*** Record extracts Section Begins ***

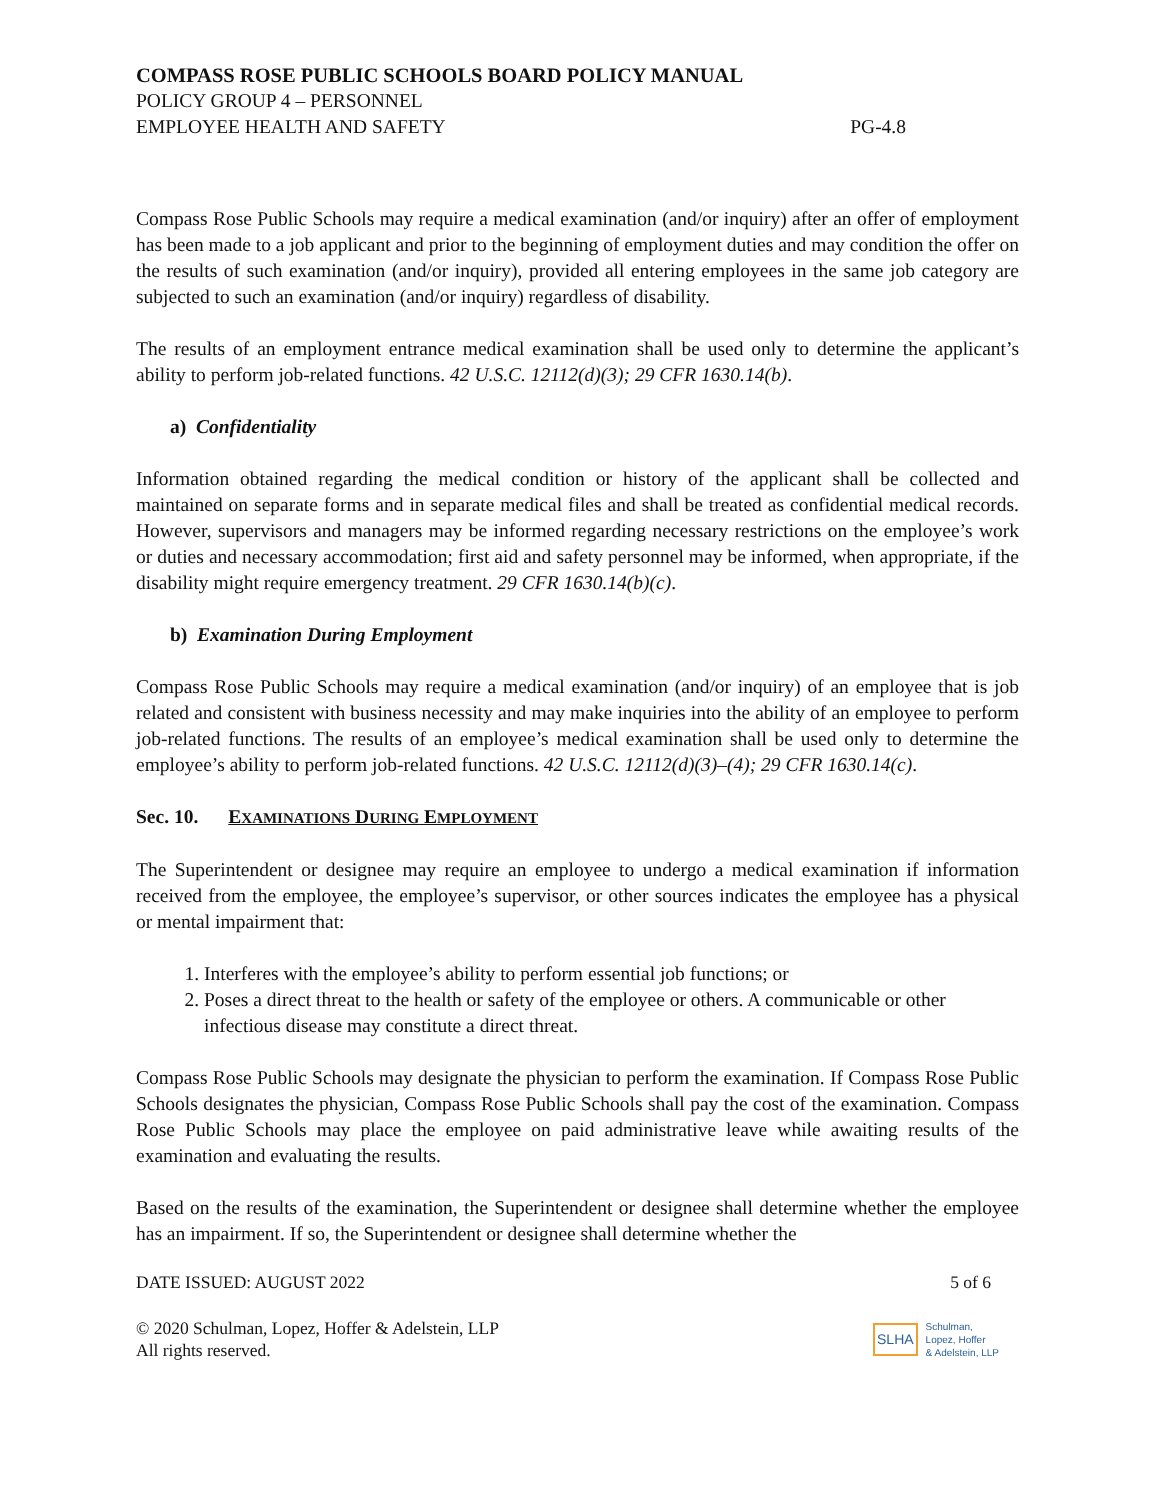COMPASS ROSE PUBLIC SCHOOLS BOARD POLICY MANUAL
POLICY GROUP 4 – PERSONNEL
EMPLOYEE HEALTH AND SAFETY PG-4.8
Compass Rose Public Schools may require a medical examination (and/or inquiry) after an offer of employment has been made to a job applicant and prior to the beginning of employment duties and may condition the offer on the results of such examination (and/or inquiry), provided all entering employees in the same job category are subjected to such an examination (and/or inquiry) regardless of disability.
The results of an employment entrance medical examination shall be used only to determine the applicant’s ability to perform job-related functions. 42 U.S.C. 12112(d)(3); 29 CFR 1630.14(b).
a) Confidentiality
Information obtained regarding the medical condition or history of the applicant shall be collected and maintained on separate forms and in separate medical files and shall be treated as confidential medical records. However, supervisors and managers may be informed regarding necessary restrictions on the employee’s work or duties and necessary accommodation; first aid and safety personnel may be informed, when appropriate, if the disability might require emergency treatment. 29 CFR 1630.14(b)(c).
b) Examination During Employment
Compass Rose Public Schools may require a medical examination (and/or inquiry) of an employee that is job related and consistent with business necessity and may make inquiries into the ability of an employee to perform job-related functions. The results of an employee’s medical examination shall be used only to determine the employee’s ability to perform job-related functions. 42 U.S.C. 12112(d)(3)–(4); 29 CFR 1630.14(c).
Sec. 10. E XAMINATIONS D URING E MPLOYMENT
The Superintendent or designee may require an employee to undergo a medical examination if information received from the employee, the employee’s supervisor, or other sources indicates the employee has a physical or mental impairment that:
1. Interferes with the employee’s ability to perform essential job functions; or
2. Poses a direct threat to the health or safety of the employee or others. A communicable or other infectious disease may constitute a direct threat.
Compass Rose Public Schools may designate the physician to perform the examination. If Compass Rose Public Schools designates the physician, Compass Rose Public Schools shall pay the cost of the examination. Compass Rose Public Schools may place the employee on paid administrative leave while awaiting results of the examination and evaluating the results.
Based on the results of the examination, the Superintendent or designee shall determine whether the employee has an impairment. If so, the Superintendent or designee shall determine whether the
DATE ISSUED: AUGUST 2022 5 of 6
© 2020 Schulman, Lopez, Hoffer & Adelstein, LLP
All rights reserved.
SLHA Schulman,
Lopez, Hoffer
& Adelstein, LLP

*** Record extracts Section Ends ***

▶ To do: Word for word, copy all the entries above, but with no pictures.

▶ Solution for this exercise:
COMPASS ROSE PUBLIC SCHOOLS BOARD POLICY MANUAL
POLICY GROUP 4 – PERSONNEL
EMPLOYEE HEALTH AND SAFETY PG-4.8
Compass Rose Public Schools may require a medical examination (and/or inquiry) after an offer of employment has been made to a job applicant and prior to the beginning of employment duties and may condition the offer on the results of such examination (and/or inquiry), provided all entering employees in the same job category are subjected to such an examination (and/or inquiry) regardless of disability.
The results of an employment entrance medical examination shall be used only to determine the applicant’s ability to perform job-related functions. 42 U.S.C. 12112(d)(3); 29 CFR 1630.14(b).
a) Confidentiality
Information obtained regarding the medical condition or history of the applicant shall be collected and maintained on separate forms and in separate medical files and shall be treated as confidential medical records. However, supervisors and managers may be informed regarding necessary restrictions on the employee’s work or duties and necessary accommodation; first aid and safety personnel may be informed, when appropriate, if the disability might require emergency treatment. 29 CFR 1630.14(b)(c).
b) Examination During Employment
Compass Rose Public Schools may require a medical examination (and/or inquiry) of an employee that is job related and consistent with business necessity and may make inquiries into the ability of an employee to perform job-related functions. The results of an employee’s medical examination shall be used only to determine the employee’s ability to perform job-related functions. 42 U.S.C. 12112(d)(3)–(4); 29 CFR 1630.14(c).
Sec. 10. E XAMINATIONS D URING E MPLOYMENT
The Superintendent or designee may require an employee to undergo a medical examination if information received from the employee, the employee’s supervisor, or other sources indicates the employee has a physical or mental impairment that:
1. Interferes with the employee’s ability to perform essential job functions; or
2. Poses a direct threat to the health or safety of the employee or others. A communicable or other infectious disease may constitute a direct threat.
Compass Rose Public Schools may designate the physician to perform the examination. If Compass Rose Public Schools designates the physician, Compass Rose Public Schools shall pay the cost of the examination. Compass Rose Public Schools may place the employee on paid administrative leave while awaiting results of the examination and evaluating the results.
Based on the results of the examination, the Superintendent or designee shall determine whether the employee has an impairment. If so, the Superintendent or designee shall determine whether the
DATE ISSUED: AUGUST 2022 5 of 6
© 2020 Schulman, Lopez, Hoffer & Adelstein, LLP
All rights reserved.
SLHA Schulman,
Lopez, Hoffer
& Adelstein, LLP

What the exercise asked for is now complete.